Saturday, August 4, 2012

The new media art attracts collectors

The new media practitioners from India seek the viewer participation and involvement, using interactive technology to examine contemporary themes and concerns. By manipulating text, sound and image in novel experimental ways, they shift viewers’ stance from being passive spectators to that of active participants.

Their aim is to stimulate a new kind of aware viewership that opens up to new windows to the outside world or preset transcendental truths, overturning set notions of how the moving image communicates. But then there are practical issues that hamper the viewing and collecting. Video art is not easy hard to show in conventional art spaces.

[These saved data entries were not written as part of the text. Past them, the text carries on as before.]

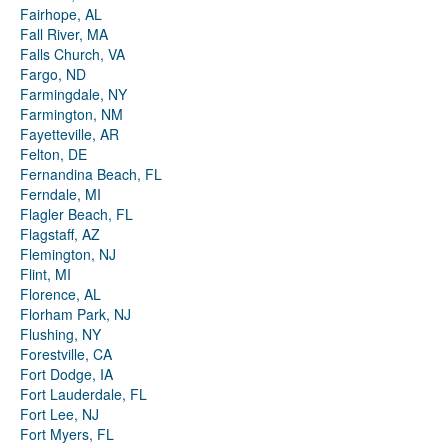
Fairhope, AL
Fall River, MA
Falls Church, VA
Fargo, ND
Farmingdale, NY
Farmington, NM
Fayetteville, AR
Felton, DE
Fernandina Beach, FL
Ferndale, MI
Flagler Beach, FL
Flagstaff, AZ
Flemington, NJ
Flint, MI
Florence, AL
Florham Park, NJ
Flushing, NY
Forestville, CA
Fort Dodge, IA
Fort Lauderdale, FL
Fort Lee, NJ
Fort Myers, FL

It can take up a lot of space, its sound effect can easily spill over into other arenas, and its logistics can get complex because of cumbersome equipment. And that's something not considering challenging or bizarre subject matter that a practitioners like to tackle.

The idea of a collective simultaneous video exhibit with sound spill and light spill can get problematic. And with so much quantum of video now being produced, the real challenge is to do something more expansive and collaborative. Again the challenge of the works’ marketability and saleability is very much there.

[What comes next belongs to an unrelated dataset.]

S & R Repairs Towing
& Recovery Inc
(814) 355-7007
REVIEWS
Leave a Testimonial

There are gallerists like Christopher Grimes in Santa Monica, who consciously try and make the format as such, if not the content itself, more accessible by working around the gallery's space constraints as tried out in an extensive video art programming, a few months ago.

It is heartening to note though, buyers of video art in India are steadily growing in number. It received a big boost when Anupam Poddar launched the Devi Art Foundation dedicated to showing it. He has been quoted as saying, “I think the individual collector can buy it. The immateriality, easy storage and portability are some of the aspects that work in its favor.”

Another leading collector Swapan Seth feels it’s important to embrace and encourage newer technologies not only for artists but also for collectors. Youngsters, who have made the new media art their calling, should be encouraged, he avers. There is every reason to be optimistic about its future prospects and viability thanks to support and patronage from aware collectors, keen to acquire the video artworks.